Equal proportions of epoxy and activator were then mixed, and small amounts were applied to the back of the ring [Figure 4].

Prior to installing the ring, a narrow band of AEGIS colloidal silver coating was applied around the shaft where the fibers contact it, to improve the surface conductivity. The ring was then installed on the shaft and re-taped [Figure 5].

Next, the ring was pushed back against the bare metal of the end bracket [Figure 6], maximizing electrical contact via the conductive epoxy. To ensure that the ring was correctly centered around the shaft, small metal spacers were inserted into the gaps between the two halves of the ring. Once the adhesive cured, the spacers were removed. The entire installation took about 10 minutes.

Approximately an hour after installation, the epoxy had cured sufficiently to allow testing of the motor again with the oscilloscope and probe. This time, with the VFD set at 60 Hz, the motor running at 1,775 rpm (7.4 amperes) and the oscilloscope set at 10 millivolts and 100 microseconds per division, the discharge plot displayed on the scope was essentially a straight line [Figure 7], indicating that shaft voltage discharges were being diverted by the ring to ground.

Motor #2

Motor #2 was more difficult to reach because it was located in a tiny room sealed with bulkhead doors to contain noise and rushing air. Pre-installation shaft discharges were measured [Figure 8] at 50.8 volts (peak-to-peak).

The shaft was cleaned and prepared in the same manner as that used for Motor #1, but because the motor shaft was difficult to reach and only a couple of inches of it between the end bell and a sheave were exposed [Figure 9], the versatility of the split-ring AEGIS SGR and the ease of installation using conductive epoxy became even more apparent.

A hand-held heater was used to speed the epoxy’s cure, and about half an hour after installation the shaft voltage was measured again. This time the reading was only 380 millivolts peak-to-peak.

A Closer Look at Bearing Damage

The cumulative bearing damage caused by VFD-induced shaft voltages and resulting bearing currents is often overlooked until it is too late to save the motor. The high peak voltages and extremely fast voltage rise times (dv/dt) associated with the insulated gate bipolar transistors (IGBTs) found in today’s typical pulse-width-modulated VFD cause non-sinusoidal currents that can overcome standard motor insulation. Hard to predict but easier to prevent, this damage can occur even in motors marketed as “inverter-ready.” Without some form of mitigation, shaft currents can discharge to ground through bearings, causing unwanted electrical discharge machining (EDM) that erodes the bearing race walls and leads to excessive bearing noise, premature bearing failure and subsequent motor failure.

When a VFD-controlled motor fails, warranty claims against motor and VFD manufacturers may not pan out. Because systems that use VFDs are so varied and the potential causes of failure so numerous, even when the VFD and motor are properly rated and perfectly matched to each other and neither is inherently defective, the liability question usually amounts to a circle of pointing fingers. For many years, the problem of VFD-induced bearing damage was often misdiagnosed, until repair shops and testing consultants proved the connection.

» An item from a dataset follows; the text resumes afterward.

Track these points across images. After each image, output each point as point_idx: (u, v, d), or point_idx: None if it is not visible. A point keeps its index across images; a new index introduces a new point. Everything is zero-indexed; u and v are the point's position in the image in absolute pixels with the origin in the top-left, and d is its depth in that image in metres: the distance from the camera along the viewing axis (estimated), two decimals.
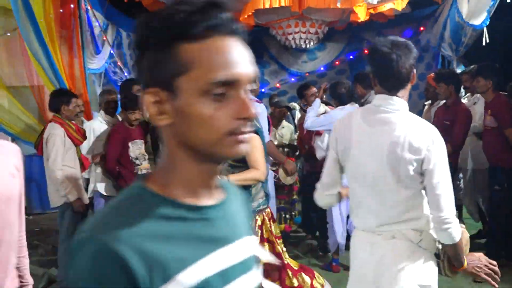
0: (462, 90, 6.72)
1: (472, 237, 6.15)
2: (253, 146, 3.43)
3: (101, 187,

This oscilloscope reading after installation of the bearing protection ring on Motor #1 shows that almost all electrical discharges were being grounded by the ring.


Inadequate grounding significantly increases the possibility of electrical bearing damage in VFD-driven motors. Viewed under a scanning electron microscope, a new bearing race wall is a relatively smooth surface [Figure 10]. As the motor runs, tracks eventually form where ball bearings contact the wall. With no electrical discharge, the wall is marked by nothing but this mechanical wear. Bearings are designed to operate with a very thin layer of oil between the rotating ball and the bearing race, but if shaft voltages build up to a level sufficient to overcome the dielectric properties of the lubricant, they discharge in short bursts along the path of least resistance - typically the bearings - to the motor’s frame. Without proper grounding, VFD-induced electrical discharges can quickly scar the race wall.

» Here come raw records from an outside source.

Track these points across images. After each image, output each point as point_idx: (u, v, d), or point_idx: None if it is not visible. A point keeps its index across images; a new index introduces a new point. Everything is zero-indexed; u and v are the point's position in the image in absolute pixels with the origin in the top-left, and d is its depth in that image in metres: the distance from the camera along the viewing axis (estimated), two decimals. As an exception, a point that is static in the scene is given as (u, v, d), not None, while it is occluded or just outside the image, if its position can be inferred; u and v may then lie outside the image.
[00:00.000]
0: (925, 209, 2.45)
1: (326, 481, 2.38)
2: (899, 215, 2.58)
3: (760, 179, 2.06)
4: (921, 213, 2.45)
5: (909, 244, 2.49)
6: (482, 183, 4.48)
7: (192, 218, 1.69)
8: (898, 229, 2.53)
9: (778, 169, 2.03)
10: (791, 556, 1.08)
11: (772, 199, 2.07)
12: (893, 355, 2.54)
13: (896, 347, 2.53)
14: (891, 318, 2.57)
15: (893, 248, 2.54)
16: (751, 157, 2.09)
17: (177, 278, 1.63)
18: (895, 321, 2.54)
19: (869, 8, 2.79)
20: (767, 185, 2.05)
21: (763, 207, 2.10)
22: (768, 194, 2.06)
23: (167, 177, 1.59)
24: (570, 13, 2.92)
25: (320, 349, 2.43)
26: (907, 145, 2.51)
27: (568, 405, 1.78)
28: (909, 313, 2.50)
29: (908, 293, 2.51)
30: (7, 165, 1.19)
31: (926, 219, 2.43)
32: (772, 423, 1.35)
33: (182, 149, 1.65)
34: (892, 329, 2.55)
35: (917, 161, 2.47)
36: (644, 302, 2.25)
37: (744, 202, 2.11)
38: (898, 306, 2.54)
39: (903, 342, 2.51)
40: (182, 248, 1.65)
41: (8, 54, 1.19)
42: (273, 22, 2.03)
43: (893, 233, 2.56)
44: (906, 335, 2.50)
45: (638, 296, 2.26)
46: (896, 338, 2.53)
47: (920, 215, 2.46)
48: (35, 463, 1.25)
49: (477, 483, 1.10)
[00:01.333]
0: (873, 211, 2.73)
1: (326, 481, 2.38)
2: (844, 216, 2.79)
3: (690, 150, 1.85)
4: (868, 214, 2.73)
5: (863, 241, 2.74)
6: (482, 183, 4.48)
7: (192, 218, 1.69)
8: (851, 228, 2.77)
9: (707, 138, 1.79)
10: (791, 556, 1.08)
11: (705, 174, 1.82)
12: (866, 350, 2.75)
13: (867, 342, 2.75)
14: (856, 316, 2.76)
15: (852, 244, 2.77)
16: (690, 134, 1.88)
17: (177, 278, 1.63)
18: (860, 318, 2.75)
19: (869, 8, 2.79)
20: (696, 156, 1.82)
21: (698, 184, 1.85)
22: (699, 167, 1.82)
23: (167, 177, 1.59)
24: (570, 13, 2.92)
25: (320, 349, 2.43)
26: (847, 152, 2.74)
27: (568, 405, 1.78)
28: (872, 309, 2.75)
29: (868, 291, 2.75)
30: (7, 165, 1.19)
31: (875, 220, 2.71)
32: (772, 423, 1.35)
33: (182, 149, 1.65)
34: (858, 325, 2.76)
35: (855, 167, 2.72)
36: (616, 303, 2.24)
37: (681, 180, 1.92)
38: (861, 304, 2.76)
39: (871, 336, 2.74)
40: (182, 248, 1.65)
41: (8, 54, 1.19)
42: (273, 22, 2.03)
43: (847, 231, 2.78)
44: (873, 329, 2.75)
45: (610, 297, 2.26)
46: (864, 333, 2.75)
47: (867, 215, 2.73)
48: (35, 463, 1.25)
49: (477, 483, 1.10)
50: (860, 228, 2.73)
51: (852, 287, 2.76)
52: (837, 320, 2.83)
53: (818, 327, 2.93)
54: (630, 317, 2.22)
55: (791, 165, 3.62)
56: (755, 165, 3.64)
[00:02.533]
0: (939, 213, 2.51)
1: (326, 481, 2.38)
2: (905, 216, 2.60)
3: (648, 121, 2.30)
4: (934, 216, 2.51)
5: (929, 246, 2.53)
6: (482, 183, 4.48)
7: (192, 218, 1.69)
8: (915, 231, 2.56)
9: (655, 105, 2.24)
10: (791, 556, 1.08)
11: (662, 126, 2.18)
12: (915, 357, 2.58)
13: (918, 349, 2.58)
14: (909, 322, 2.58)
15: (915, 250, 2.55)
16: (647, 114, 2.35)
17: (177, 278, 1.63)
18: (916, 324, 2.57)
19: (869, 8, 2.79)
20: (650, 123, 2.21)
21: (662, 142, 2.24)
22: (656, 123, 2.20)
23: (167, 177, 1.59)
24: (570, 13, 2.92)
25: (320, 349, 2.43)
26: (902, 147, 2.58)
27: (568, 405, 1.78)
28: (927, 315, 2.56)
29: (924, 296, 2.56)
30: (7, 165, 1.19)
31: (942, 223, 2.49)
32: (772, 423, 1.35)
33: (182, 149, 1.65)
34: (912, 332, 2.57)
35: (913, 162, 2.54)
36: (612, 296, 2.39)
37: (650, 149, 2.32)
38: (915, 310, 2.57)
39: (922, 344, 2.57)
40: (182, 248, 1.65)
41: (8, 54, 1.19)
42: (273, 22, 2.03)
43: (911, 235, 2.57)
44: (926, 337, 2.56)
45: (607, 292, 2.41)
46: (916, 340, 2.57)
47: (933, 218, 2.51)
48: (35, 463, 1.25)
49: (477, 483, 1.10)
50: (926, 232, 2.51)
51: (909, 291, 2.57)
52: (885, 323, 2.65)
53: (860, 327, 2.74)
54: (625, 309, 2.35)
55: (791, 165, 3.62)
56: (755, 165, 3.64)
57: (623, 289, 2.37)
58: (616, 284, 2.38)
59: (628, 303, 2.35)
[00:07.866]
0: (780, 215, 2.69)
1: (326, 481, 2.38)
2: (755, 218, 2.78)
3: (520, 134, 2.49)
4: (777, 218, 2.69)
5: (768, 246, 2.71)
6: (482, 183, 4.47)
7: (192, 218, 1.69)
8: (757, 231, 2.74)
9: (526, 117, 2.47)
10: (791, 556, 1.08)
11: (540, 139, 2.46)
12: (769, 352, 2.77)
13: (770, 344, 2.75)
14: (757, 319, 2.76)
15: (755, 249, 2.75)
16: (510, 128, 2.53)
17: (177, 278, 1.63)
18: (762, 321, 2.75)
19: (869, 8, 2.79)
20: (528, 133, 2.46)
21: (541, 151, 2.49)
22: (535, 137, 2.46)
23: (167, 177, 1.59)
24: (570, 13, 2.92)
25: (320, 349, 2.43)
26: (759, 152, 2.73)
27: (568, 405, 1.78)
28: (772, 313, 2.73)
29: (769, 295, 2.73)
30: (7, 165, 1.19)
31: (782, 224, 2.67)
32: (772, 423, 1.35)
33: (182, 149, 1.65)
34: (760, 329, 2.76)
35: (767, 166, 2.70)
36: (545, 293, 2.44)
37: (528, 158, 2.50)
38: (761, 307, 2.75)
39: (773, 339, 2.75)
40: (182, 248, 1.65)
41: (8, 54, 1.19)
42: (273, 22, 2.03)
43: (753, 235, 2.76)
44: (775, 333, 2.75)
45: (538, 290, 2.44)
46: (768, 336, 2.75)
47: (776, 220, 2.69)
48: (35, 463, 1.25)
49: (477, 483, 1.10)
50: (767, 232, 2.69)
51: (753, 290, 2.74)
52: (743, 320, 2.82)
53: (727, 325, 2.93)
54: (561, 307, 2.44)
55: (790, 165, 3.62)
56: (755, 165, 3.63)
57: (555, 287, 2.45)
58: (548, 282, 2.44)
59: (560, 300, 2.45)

During virtually every VFD cycle, these induced currents discharge from the motor shaft to the frame via the bearings, leaving small fusion craters in ball bearings and the bearing race wall that eventually lead to noisy bearings and bearing failure. In a phenomenon called fluting [Figure 11], the operational frequency of the VFD causes concentrated pitting at regular intervals along the bearing race wall, forming washboard-like ridges. Fluting can cause excessive noise and vibration. In an HVAC system, the noise may be magnified and transmitted by ductwork throughout the entire building.

Shaft discharges were measured prior to installing the AEGIS Bearing Protection Ring on Motor #2. This photo was taken through a porthole-like window in a bulkhead door that contains the noise and rushing air of the supply air system.

Sustainable Shaft Grounding Technology

To guard against such damage and thus extend motor life, the VFD-induced current must be diverted from the bearings by means of mitigation technologies such as bearing insulation and/or an alternate path to ground. But bearing insulation and ceramic bearings do not protect attached equipment, and conventional shaft-grounding brushes often create more maintenance problems than they solve.

Because the problem is best addressed in the design stage of a system, the best solution arguably would be a motor with built-in bearing protection, available at a reasonable cost. Although both Baldor Electric and General Electric now offer the AEGIS ring on certain models, most standard motors do not provide bearing protection and only specify Class F, G, or H insulation for the windings.

Fortunately, bearing damage can be mitigated by retrofitting previously installed motors with a shaft grounding ring.

A new bearing race wall.


The rings are available for any NEMA or IEC motor regardless of shaft size, horsepower or end-bell protrusion. These rings have been successfully applied to fan motors, pump motors, compressors, generators, turbines, AC traction and break motors, and a long list of other industrial and commercial applications.

For VFD-equipped motors of less than 100 HP (75 kW) a single ring on the drive end or non-drive end of the motor shaft is typically sufficient to divert harmful shaft currents. For most motors above 100 HP (75 kW) or motors with roller bearings, a combination of insulation on the non-drive end with an ring on the drive end provides the best protection in order to break a potential circulating current in the bearings while discharging the shaft voltage to ground.

Once installed, an AEGIS grounding ring requires no maintenance and lasts for the life of the motor regardless of rpm. Test results show surface wear of less than 0.001” per 10,000 hours of continuous operation and no fiber breakage after 2 million direction reversals.

Pitting of a bearing race wall at regular intervals leads to a phenomenon called fluting.


Operations and maintenance costs are often 60-80 percent of the total life-cycle costs of a building. With equipment that does not have to be repaired or replaced as often, that percentage will drop. Energy-saving technology must be sustainable to help reduce these costs. In the case of VFDs, to “bank” cost savings from their reduced energy usage, users must protect the bearings of motors controlled by the VFDs with proven long-term, maintenance-free shaft grounding.

The university’s maintenance department estimates that several hundred motors campus-wide could benefit from this technology, and they are hoping the test results will entice individual building managers to contact the department for an evaluation. In keeping with its green mandate, the department is aggressively promoting bearing-protection rings as a way of realizing the full energy and cost-saving potential of VFDs.